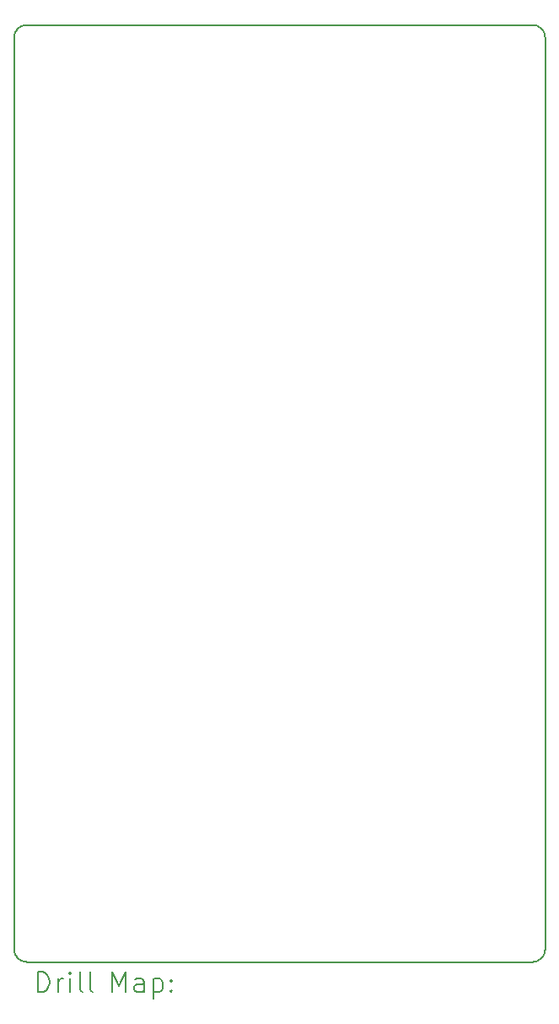
<source format=gbr>
%TF.GenerationSoftware,KiCad,Pcbnew,(7.0.0-0)*%
%TF.CreationDate,2023-04-13T00:16:08-06:00*%
%TF.ProjectId,Phase A - PCB,50686173-6520-4412-902d-205043422e6b,rev?*%
%TF.SameCoordinates,Original*%
%TF.FileFunction,Drillmap*%
%TF.FilePolarity,Positive*%
%FSLAX45Y45*%
G04 Gerber Fmt 4.5, Leading zero omitted, Abs format (unit mm)*
G04 Created by KiCad (PCBNEW (7.0.0-0)) date 2023-04-13 00:16:08*
%MOMM*%
%LPD*%
G01*
G04 APERTURE LIST*
%ADD10C,0.150000*%
%ADD11C,0.200000*%
G04 APERTURE END LIST*
D10*
X12214500Y-11961500D02*
G75*
G03*
X12341500Y-12088500I127000J0D01*
G01*
X12214500Y-11961500D02*
X12214500Y-2817500D01*
X17421500Y-12088500D02*
X12341500Y-12088500D01*
X17548500Y-2817500D02*
X17548500Y-11961500D01*
X12341500Y-2690500D02*
X17421500Y-2690500D01*
X12341500Y-2690500D02*
G75*
G03*
X12214500Y-2817500I0J-127000D01*
G01*
X17548500Y-2817500D02*
G75*
G03*
X17421500Y-2690500I-127000J0D01*
G01*
X17421500Y-12088500D02*
G75*
G03*
X17548500Y-11961500I0J127000D01*
G01*
D11*
X12454619Y-12389476D02*
X12454619Y-12189476D01*
X12454619Y-12189476D02*
X12502238Y-12189476D01*
X12502238Y-12189476D02*
X12530809Y-12199000D01*
X12530809Y-12199000D02*
X12549857Y-12218048D01*
X12549857Y-12218048D02*
X12559381Y-12237095D01*
X12559381Y-12237095D02*
X12568905Y-12275190D01*
X12568905Y-12275190D02*
X12568905Y-12303762D01*
X12568905Y-12303762D02*
X12559381Y-12341857D01*
X12559381Y-12341857D02*
X12549857Y-12360905D01*
X12549857Y-12360905D02*
X12530809Y-12379952D01*
X12530809Y-12379952D02*
X12502238Y-12389476D01*
X12502238Y-12389476D02*
X12454619Y-12389476D01*
X12654619Y-12389476D02*
X12654619Y-12256143D01*
X12654619Y-12294238D02*
X12664143Y-12275190D01*
X12664143Y-12275190D02*
X12673667Y-12265667D01*
X12673667Y-12265667D02*
X12692714Y-12256143D01*
X12692714Y-12256143D02*
X12711762Y-12256143D01*
X12778428Y-12389476D02*
X12778428Y-12256143D01*
X12778428Y-12189476D02*
X12768905Y-12199000D01*
X12768905Y-12199000D02*
X12778428Y-12208524D01*
X12778428Y-12208524D02*
X12787952Y-12199000D01*
X12787952Y-12199000D02*
X12778428Y-12189476D01*
X12778428Y-12189476D02*
X12778428Y-12208524D01*
X12902238Y-12389476D02*
X12883190Y-12379952D01*
X12883190Y-12379952D02*
X12873667Y-12360905D01*
X12873667Y-12360905D02*
X12873667Y-12189476D01*
X13007000Y-12389476D02*
X12987952Y-12379952D01*
X12987952Y-12379952D02*
X12978428Y-12360905D01*
X12978428Y-12360905D02*
X12978428Y-12189476D01*
X13203190Y-12389476D02*
X13203190Y-12189476D01*
X13203190Y-12189476D02*
X13269857Y-12332333D01*
X13269857Y-12332333D02*
X13336524Y-12189476D01*
X13336524Y-12189476D02*
X13336524Y-12389476D01*
X13517476Y-12389476D02*
X13517476Y-12284714D01*
X13517476Y-12284714D02*
X13507952Y-12265667D01*
X13507952Y-12265667D02*
X13488905Y-12256143D01*
X13488905Y-12256143D02*
X13450809Y-12256143D01*
X13450809Y-12256143D02*
X13431762Y-12265667D01*
X13517476Y-12379952D02*
X13498428Y-12389476D01*
X13498428Y-12389476D02*
X13450809Y-12389476D01*
X13450809Y-12389476D02*
X13431762Y-12379952D01*
X13431762Y-12379952D02*
X13422238Y-12360905D01*
X13422238Y-12360905D02*
X13422238Y-12341857D01*
X13422238Y-12341857D02*
X13431762Y-12322809D01*
X13431762Y-12322809D02*
X13450809Y-12313286D01*
X13450809Y-12313286D02*
X13498428Y-12313286D01*
X13498428Y-12313286D02*
X13517476Y-12303762D01*
X13612714Y-12256143D02*
X13612714Y-12456143D01*
X13612714Y-12265667D02*
X13631762Y-12256143D01*
X13631762Y-12256143D02*
X13669857Y-12256143D01*
X13669857Y-12256143D02*
X13688905Y-12265667D01*
X13688905Y-12265667D02*
X13698428Y-12275190D01*
X13698428Y-12275190D02*
X13707952Y-12294238D01*
X13707952Y-12294238D02*
X13707952Y-12351381D01*
X13707952Y-12351381D02*
X13698428Y-12370428D01*
X13698428Y-12370428D02*
X13688905Y-12379952D01*
X13688905Y-12379952D02*
X13669857Y-12389476D01*
X13669857Y-12389476D02*
X13631762Y-12389476D01*
X13631762Y-12389476D02*
X13612714Y-12379952D01*
X13793667Y-12370428D02*
X13803190Y-12379952D01*
X13803190Y-12379952D02*
X13793667Y-12389476D01*
X13793667Y-12389476D02*
X13784143Y-12379952D01*
X13784143Y-12379952D02*
X13793667Y-12370428D01*
X13793667Y-12370428D02*
X13793667Y-12389476D01*
X13793667Y-12265667D02*
X13803190Y-12275190D01*
X13803190Y-12275190D02*
X13793667Y-12284714D01*
X13793667Y-12284714D02*
X13784143Y-12275190D01*
X13784143Y-12275190D02*
X13793667Y-12265667D01*
X13793667Y-12265667D02*
X13793667Y-12284714D01*
M02*

</source>
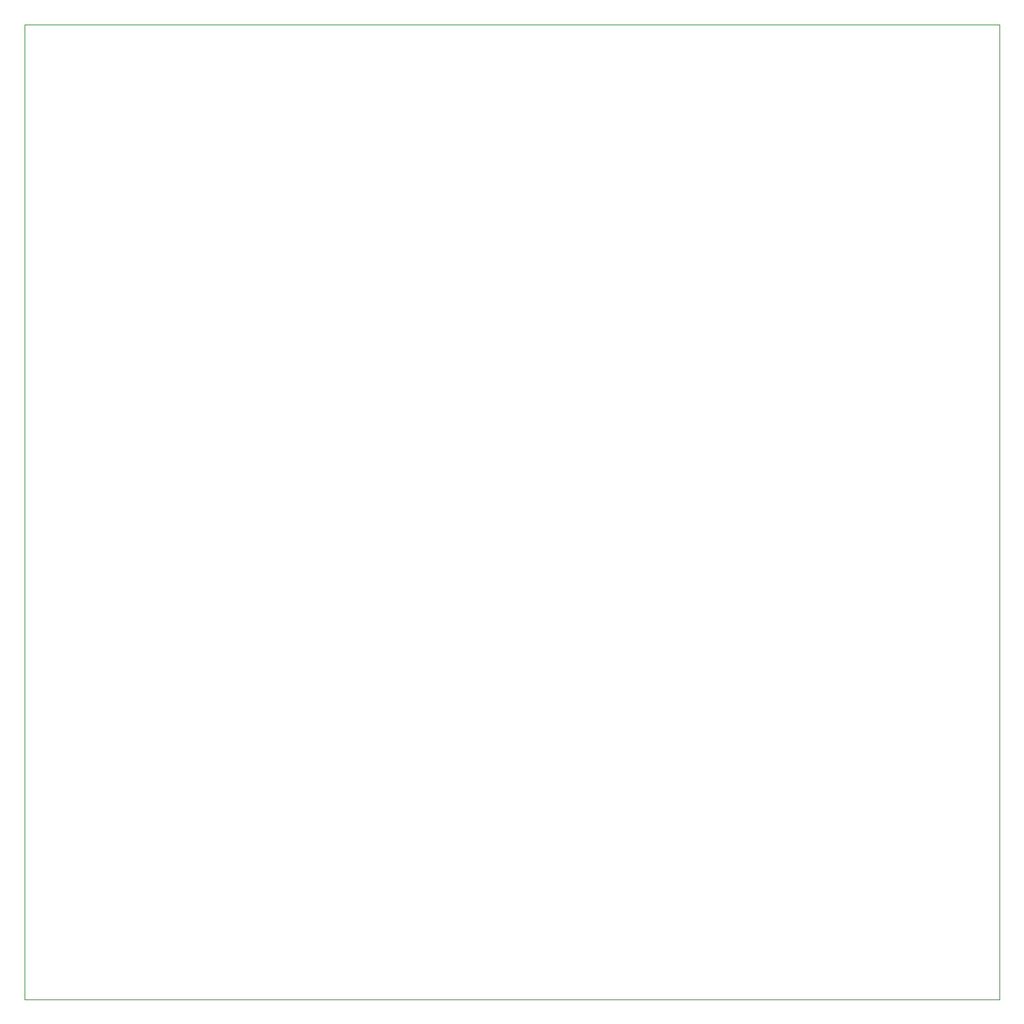
<source format=gm1>
G04 #@! TF.GenerationSoftware,KiCad,Pcbnew,(5.1.9)-1*
G04 #@! TF.CreationDate,2022-03-02T13:11:58-06:00*
G04 #@! TF.ProjectId,V2_load_cell,56325f6c-6f61-4645-9f63-656c6c2e6b69,rev?*
G04 #@! TF.SameCoordinates,Original*
G04 #@! TF.FileFunction,Profile,NP*
%FSLAX46Y46*%
G04 Gerber Fmt 4.6, Leading zero omitted, Abs format (unit mm)*
G04 Created by KiCad (PCBNEW (5.1.9)-1) date 2022-03-02 13:11:58*
%MOMM*%
%LPD*%
G01*
G04 APERTURE LIST*
G04 #@! TA.AperFunction,Profile*
%ADD10C,0.050000*%
G04 #@! TD*
G04 APERTURE END LIST*
D10*
X126365000Y-12065000D02*
X12065000Y-12065000D01*
X126365000Y-126365000D02*
X126365000Y-12065000D01*
X12065000Y-12065000D02*
X12065000Y-126365000D01*
X126365000Y-126365000D02*
X12065000Y-126365000D01*
M02*

</source>
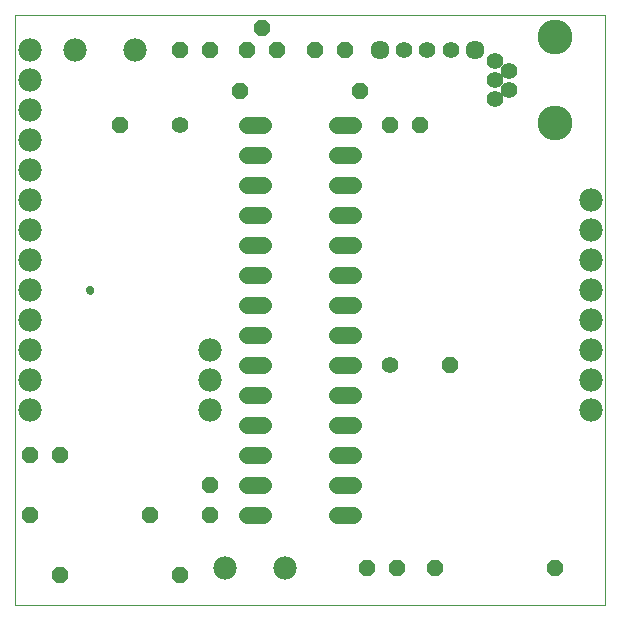
<source format=gts>
G75*
%MOIN*%
%OFA0B0*%
%FSLAX25Y25*%
%IPPOS*%
%LPD*%
%AMOC8*
5,1,8,0,0,1.08239X$1,22.5*
%
%ADD10C,0.00000*%
%ADD11C,0.02762*%
%ADD12OC8,0.05600*%
%ADD13C,0.05600*%
%ADD14C,0.05550*%
%ADD15C,0.11620*%
%ADD16C,0.07800*%
%ADD17C,0.05600*%
%ADD18C,0.06337*%
D10*
X0001600Y0001600D02*
X0001600Y0198450D01*
X0198450Y0198450D01*
X0198450Y0001600D01*
X0001600Y0001600D01*
X0025419Y0106600D02*
X0025421Y0106669D01*
X0025427Y0106737D01*
X0025437Y0106805D01*
X0025451Y0106872D01*
X0025469Y0106939D01*
X0025490Y0107004D01*
X0025516Y0107068D01*
X0025545Y0107130D01*
X0025577Y0107190D01*
X0025613Y0107249D01*
X0025653Y0107305D01*
X0025695Y0107359D01*
X0025741Y0107410D01*
X0025790Y0107459D01*
X0025841Y0107505D01*
X0025895Y0107547D01*
X0025951Y0107587D01*
X0026009Y0107623D01*
X0026070Y0107655D01*
X0026132Y0107684D01*
X0026196Y0107710D01*
X0026261Y0107731D01*
X0026328Y0107749D01*
X0026395Y0107763D01*
X0026463Y0107773D01*
X0026531Y0107779D01*
X0026600Y0107781D01*
X0026669Y0107779D01*
X0026737Y0107773D01*
X0026805Y0107763D01*
X0026872Y0107749D01*
X0026939Y0107731D01*
X0027004Y0107710D01*
X0027068Y0107684D01*
X0027130Y0107655D01*
X0027190Y0107623D01*
X0027249Y0107587D01*
X0027305Y0107547D01*
X0027359Y0107505D01*
X0027410Y0107459D01*
X0027459Y0107410D01*
X0027505Y0107359D01*
X0027547Y0107305D01*
X0027587Y0107249D01*
X0027623Y0107190D01*
X0027655Y0107130D01*
X0027684Y0107068D01*
X0027710Y0107004D01*
X0027731Y0106939D01*
X0027749Y0106872D01*
X0027763Y0106805D01*
X0027773Y0106737D01*
X0027779Y0106669D01*
X0027781Y0106600D01*
X0027779Y0106531D01*
X0027773Y0106463D01*
X0027763Y0106395D01*
X0027749Y0106328D01*
X0027731Y0106261D01*
X0027710Y0106196D01*
X0027684Y0106132D01*
X0027655Y0106070D01*
X0027623Y0106009D01*
X0027587Y0105951D01*
X0027547Y0105895D01*
X0027505Y0105841D01*
X0027459Y0105790D01*
X0027410Y0105741D01*
X0027359Y0105695D01*
X0027305Y0105653D01*
X0027249Y0105613D01*
X0027191Y0105577D01*
X0027130Y0105545D01*
X0027068Y0105516D01*
X0027004Y0105490D01*
X0026939Y0105469D01*
X0026872Y0105451D01*
X0026805Y0105437D01*
X0026737Y0105427D01*
X0026669Y0105421D01*
X0026600Y0105419D01*
X0026531Y0105421D01*
X0026463Y0105427D01*
X0026395Y0105437D01*
X0026328Y0105451D01*
X0026261Y0105469D01*
X0026196Y0105490D01*
X0026132Y0105516D01*
X0026070Y0105545D01*
X0026009Y0105577D01*
X0025951Y0105613D01*
X0025895Y0105653D01*
X0025841Y0105695D01*
X0025790Y0105741D01*
X0025741Y0105790D01*
X0025695Y0105841D01*
X0025653Y0105895D01*
X0025613Y0105951D01*
X0025577Y0106009D01*
X0025545Y0106070D01*
X0025516Y0106132D01*
X0025490Y0106196D01*
X0025469Y0106261D01*
X0025451Y0106328D01*
X0025437Y0106395D01*
X0025427Y0106463D01*
X0025421Y0106531D01*
X0025419Y0106600D01*
D11*
X0026600Y0106600D03*
D12*
X0016600Y0051600D03*
X0006600Y0051600D03*
X0006600Y0031600D03*
X0016600Y0011600D03*
X0046600Y0031600D03*
X0066600Y0031600D03*
X0066600Y0041600D03*
X0056600Y0011600D03*
X0119100Y0014100D03*
X0129100Y0014100D03*
X0141600Y0014100D03*
X0181600Y0014100D03*
X0146600Y0081600D03*
X0136600Y0161600D03*
X0126600Y0161600D03*
X0116600Y0172850D03*
X0111600Y0186600D03*
X0101600Y0186600D03*
X0089100Y0186600D03*
X0084100Y0194100D03*
X0079100Y0186600D03*
X0066600Y0186600D03*
X0056600Y0186600D03*
X0076600Y0172850D03*
X0036600Y0161600D03*
D13*
X0056600Y0161600D03*
X0126600Y0081600D03*
D14*
X0161521Y0170301D03*
X0166246Y0173450D03*
X0161521Y0176600D03*
X0166246Y0179750D03*
X0161521Y0182899D03*
X0146974Y0186600D03*
X0139100Y0186600D03*
X0131226Y0186600D03*
D15*
X0181600Y0190970D03*
X0181600Y0162230D03*
D16*
X0193600Y0136600D03*
X0193600Y0126600D03*
X0193600Y0116600D03*
X0193600Y0106600D03*
X0193600Y0096600D03*
X0193600Y0086600D03*
X0193600Y0076600D03*
X0193600Y0066600D03*
X0091600Y0014100D03*
X0071600Y0014100D03*
X0066600Y0066600D03*
X0066600Y0076600D03*
X0066600Y0086600D03*
X0006600Y0086600D03*
X0006600Y0076600D03*
X0006600Y0066600D03*
X0006600Y0096600D03*
X0006600Y0106600D03*
X0006600Y0116600D03*
X0006600Y0126600D03*
X0006600Y0136600D03*
X0006600Y0146600D03*
X0006600Y0156600D03*
X0006600Y0166600D03*
X0006600Y0176600D03*
X0006600Y0186600D03*
X0021600Y0186600D03*
X0041600Y0186600D03*
D17*
X0079000Y0161600D02*
X0084200Y0161600D01*
X0084200Y0151600D02*
X0079000Y0151600D01*
X0079000Y0141600D02*
X0084200Y0141600D01*
X0084200Y0131600D02*
X0079000Y0131600D01*
X0079000Y0121600D02*
X0084200Y0121600D01*
X0084200Y0111600D02*
X0079000Y0111600D01*
X0079000Y0101600D02*
X0084200Y0101600D01*
X0084200Y0091600D02*
X0079000Y0091600D01*
X0079000Y0081600D02*
X0084200Y0081600D01*
X0084200Y0071600D02*
X0079000Y0071600D01*
X0079000Y0061600D02*
X0084200Y0061600D01*
X0084200Y0051600D02*
X0079000Y0051600D01*
X0079000Y0041600D02*
X0084200Y0041600D01*
X0084200Y0031600D02*
X0079000Y0031600D01*
X0109000Y0031600D02*
X0114200Y0031600D01*
X0114200Y0041600D02*
X0109000Y0041600D01*
X0109000Y0051600D02*
X0114200Y0051600D01*
X0114200Y0061600D02*
X0109000Y0061600D01*
X0109000Y0071600D02*
X0114200Y0071600D01*
X0114200Y0081600D02*
X0109000Y0081600D01*
X0109000Y0091600D02*
X0114200Y0091600D01*
X0114200Y0101600D02*
X0109000Y0101600D01*
X0109000Y0111600D02*
X0114200Y0111600D01*
X0114200Y0121600D02*
X0109000Y0121600D01*
X0109000Y0131600D02*
X0114200Y0131600D01*
X0114200Y0141600D02*
X0109000Y0141600D01*
X0109000Y0151600D02*
X0114200Y0151600D01*
X0114200Y0161600D02*
X0109000Y0161600D01*
D18*
X0123352Y0186600D03*
X0154848Y0186600D03*
M02*

</source>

****************************************

- What is being asked
Only the lines above starting at the one containing "X0027410Y0105741D01*" and ending at the one containing "X0016600Y0011600D03*", both included, are to be returned, exactly as they read.

- The answer
X0027410Y0105741D01*
X0027359Y0105695D01*
X0027305Y0105653D01*
X0027249Y0105613D01*
X0027191Y0105577D01*
X0027130Y0105545D01*
X0027068Y0105516D01*
X0027004Y0105490D01*
X0026939Y0105469D01*
X0026872Y0105451D01*
X0026805Y0105437D01*
X0026737Y0105427D01*
X0026669Y0105421D01*
X0026600Y0105419D01*
X0026531Y0105421D01*
X0026463Y0105427D01*
X0026395Y0105437D01*
X0026328Y0105451D01*
X0026261Y0105469D01*
X0026196Y0105490D01*
X0026132Y0105516D01*
X0026070Y0105545D01*
X0026009Y0105577D01*
X0025951Y0105613D01*
X0025895Y0105653D01*
X0025841Y0105695D01*
X0025790Y0105741D01*
X0025741Y0105790D01*
X0025695Y0105841D01*
X0025653Y0105895D01*
X0025613Y0105951D01*
X0025577Y0106009D01*
X0025545Y0106070D01*
X0025516Y0106132D01*
X0025490Y0106196D01*
X0025469Y0106261D01*
X0025451Y0106328D01*
X0025437Y0106395D01*
X0025427Y0106463D01*
X0025421Y0106531D01*
X0025419Y0106600D01*
D11*
X0026600Y0106600D03*
D12*
X0016600Y0051600D03*
X0006600Y0051600D03*
X0006600Y0031600D03*
X0016600Y0011600D03*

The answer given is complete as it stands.